CAPÍTULO IV

Gil Blas consigue el favor del duque de Lerma, que le confía un secreto de importancia.

UNQUE su excelencia me veía todos los días por un instante, sin embargo pude granjearle insensiblemente la voluntad en tales términos que un día, después de comer, me dijo: «Escucha, Gil Blas, sabe que me agrada tu ingenio y que te estimo. Eres un mozo celoso, fiel, muy inteligente y callado, y así, me parece que no erraré si te hago dueño de mi confianza». A estas palabras me arrojé a sus pies, y después de haberle besado respetuosamente la mano, que me alargó para levantarme, le respondí: «¡Es posible que se digne vuestra excelencia honrarme con un favor tan grande! ¡Cuántos enemigos secretos me van a suscitar vuestras bondades! Pero sólo temo el rencor de una persona, que es don Rodrigo Calderón». «Nada tienes que temer de él —respondió el duque—. Yo le conozco; desde su niñez me ha querido, y puedo decir que sus sentimientos son tan conformes con los míos, que quiero todo lo que me gusta, así como aborrece todo cuanto me desagrada. En lugar de temer que te tenga aversión, debes, al contrario, contar con su amistad». Por aquí conocí lo astuto que era el señor don Rodrigo, que había conquistado el ánimo de su excelencia, y que yo debía procurar estar muy bien con él.

«Para principiar —prosiguió el duque— a ponerte en posesión de mi confianza, voy a descubrirte un designio que medito, porque conviene te enteres de él a fin de que procures desempeñar los encargos que pienso darte en adelante. Hace mucho tiempo que veo mi autoridad generalmente respetada, que mis órdenes se obedecen ciegamente y que dispongo a mi arbitrio de los cargos, empleos, gobiernos, virreinatos, beneficios, y aun me atrevo a decir que reino en España. Mi fortuna no puede llegar a más; pero quisiera preservarla de las borrascas que empiezan a amenazarla, y a este efecto desearía me sucediese en el ministerio el conde de Lemos, mi sobrino».

Habiendo advertido el ministro que este último punto me había sorprendido en extremo, me dijo: «Veo bien, Santillana, conozco bien lo que te admira. Te parece muy extraño que prefiera mi sobrino a mi propio hijo el duque de Uceda; pero has de saber que éste es de cortísimos alcances para ocupar mi puesto y que además soy su enemigo. No puedo llevar el que haya hallado el secreto de agradar al rey y que éste quiera hacerle su privado. El favor de un soberano se parece a la posesión de una mujer a quien se adora; es ésta una felicidad tan envidiable, que nadie quiere que un rival tenga parte en ella, por más que le unan a él los lazos de la sangre y de la amistad. En esto te manifiesto —continuó— lo íntimo de mi corazón. Ya he intentado desconceptuar en el ánimo del rey al duque de Uceda, y no habiendo podido conseguirlo, he levantado otra batería: quiero que el conde de Lemos, por su parte, se granjee la estimación del príncipe de España. Siendo gentilhombre de cámara con destino a su cuarto, tiene ocasión de hablarle a cada paso, y además de que tiene talento, yo sé un medio de hacerle lograr esta empresa. Con esta estratagema, contraponiendo mi hijo a mi sobrino, suscitaré entre estos primos una competencia que los obligará a ambos a buscar mi apoyo, y esta necesidad que tendrán de mí hará me estén uno y otro sumisos. Ve aquí cuál es mi proyecto —añadió—, y tu mediación no me será inútil en él. Te enviaré a hablar secretamente al conde de Lemos, y me contarás de su parte lo que tenga que participarme».
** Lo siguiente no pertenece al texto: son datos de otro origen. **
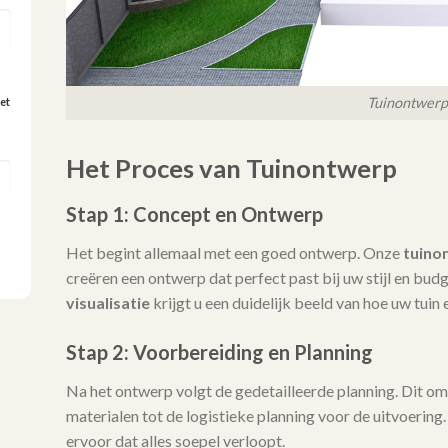
Tuinontwerp
et
Het Proces van Tuinontwerp
Stap 1: Concept en Ontwerp
Het begint allemaal met een goed ontwerp. Onze
tuino
creëren een ontwerp dat perfect past bij uw stijl en bu
visualisatie
krijgt u een duidelijk beeld van hoe uw tuin e
Stap 2: Voorbereiding en Planning
Na het ontwerp volgt de gedetailleerde planning. Dit omva
materialen tot de logistieke planning voor de uitvoering
ervoor dat alles soepel verloopt.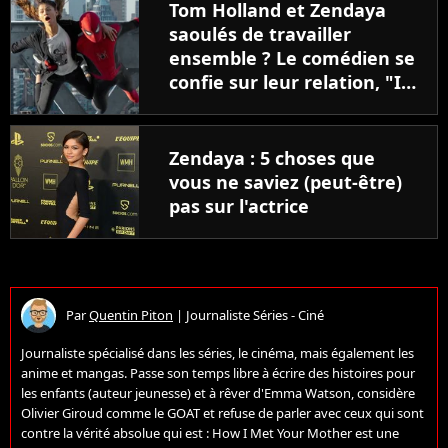
Tom Holland et Zendaya
saoulés de travailler
ensemble ? Le comédien se
confie sur leur relation, "Il
se passe un truc..."
Zendaya : 5 choses que
vous ne saviez (peut-être)
pas sur l'actrice
Par
Quentin Piton
|
Journaliste Séries - Ciné
Journaliste spécialisé dans les séries, le cinéma, mais également les
anime et mangas. Passe son temps libre à écrire des histoires pour
les enfants (auteur jeunesse) et à rêver d'Emma Watson, considère
Olivier Giroud comme le GOAT et refuse de parler avec ceux qui sont
contre la vérité absolue qui est : How I Met Your Mother est une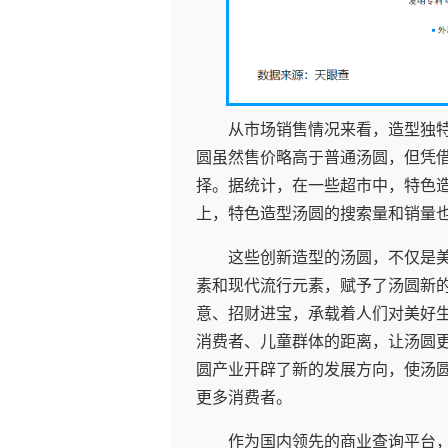
从市场销售情况来看，造型独
圆虽然售价略高于普通汤圆，但凭
择。据统计，在一些超市中，特色造型
上，特色造型汤圆的搜索量和销量也
这些创新造型的汤圆，不仅是
素和现代流行元素，赋予了汤圆新
意、招财进宝，承载着人们对美好
消费者、儿童群体的距离，让汤圆
圆产业开辟了新的发展方向，使汤
更多消费者。
作为国内领先的商业查询平台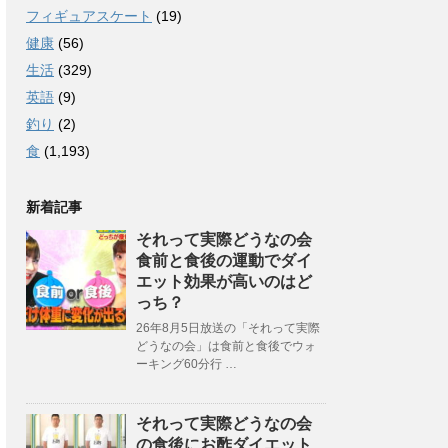
フィギュアスケート
(19)
健康
(56)
生活
(329)
英語
(9)
釣り
(2)
食
(1,193)
新着記事
それって実際どうなの会
食前と食後の運動でダイ
エット効果が高いのはど
っち？
26年8月5日放送の「それって実際
どうなの会」は食前と食後でウォ
ーキング60分行 …
それって実際どうなの会
の食後にお酢ダイエット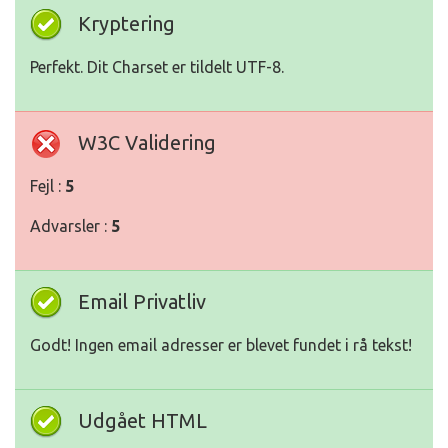
Kryptering
Perfekt. Dit Charset er tildelt UTF-8.
W3C Validering
Fejl :
5
Advarsler :
5
Email Privatliv
Godt! Ingen email adresser er blevet fundet i rå tekst!
Udgået HTML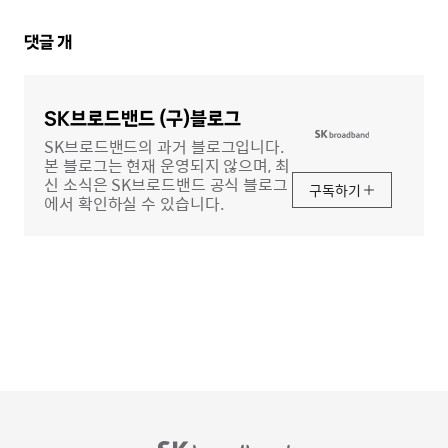
댓
댓글
개
글
영
역
SK브로드밴드 (구)블로그
SK브로드밴드의 과거 블로그입니다.
본 블로그는 현재 운영되지 않으며, 최
신 소식은 SK브로드밴드 공식 블로그
구독하기
에서 확인하실 수 있습니다.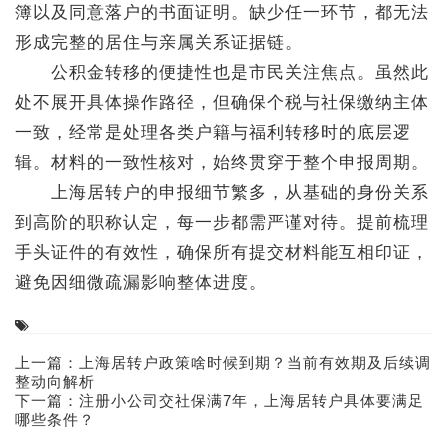
簿以及同意落户的书面证明。缺少任一环节，都无法
形成完整的居住与亲属关系证据链。
公积金转移的便捷性也是市民关注焦点。虽然此
处不展开具体操作路径，但确保个税与社保缴纳主体
一致，经常是处理各类户籍与福利转移时的底层逻
辑。材料的一致性核对，始终贯穿于整个申报周期。
上海居转户的申报细节繁多，从基础的身份关系
到高阶的职称认定，每一步都需严谨对待。提前梳理
手头证件的有效性，确保所有提交材料能互相印证，
避免因细微疏漏影响整体进度。
上一篇：
上海居转户政策啥时候到期？当前有效期及后续调
整动向解析
下一篇：
注册小公司交社保满7年，上海居转户具体要满足
哪些条件？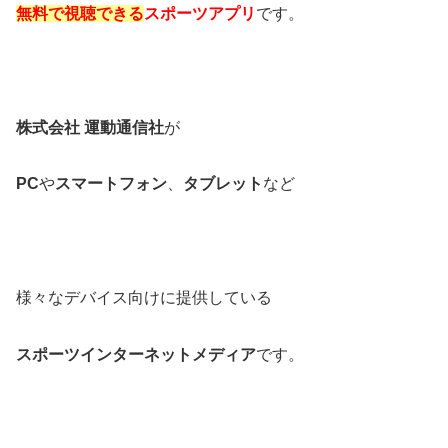
無料で視聴できる
スポーツアプリ
です。
株式会社 運動通信社
が
PC
や
スマートフォン
、
タブレット
など
様々なデバイス向けに提供している
スポーツインターネットメディア
です。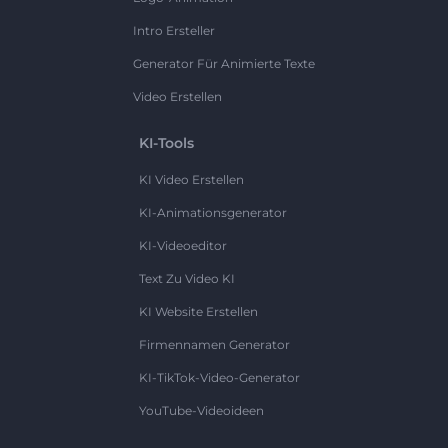
Intro Ersteller
Generator Für Animierte Texte
Video Erstellen
KI-Tools
KI Video Erstellen
KI-Animationsgenerator
KI-Videoeditor
Text Zu Video KI
KI Website Erstellen
Firmennamen Generator
KI-TikTok-Video-Generator
YouTube-Videoideen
Después de esta confianza, que yo miraba como dinero contante, cesó mi inquietud. «¡En fin —decía yo—, heme aquí colocado en una situación que me promete montes de oro! Porque es imposible que el confidente de un hombre que gobierna la Monarquía española no se halle bien presto colmado de riquezas». Poseído de tan dulce esperanza, veía con indiferencia apurarse mi pobre bolsillo.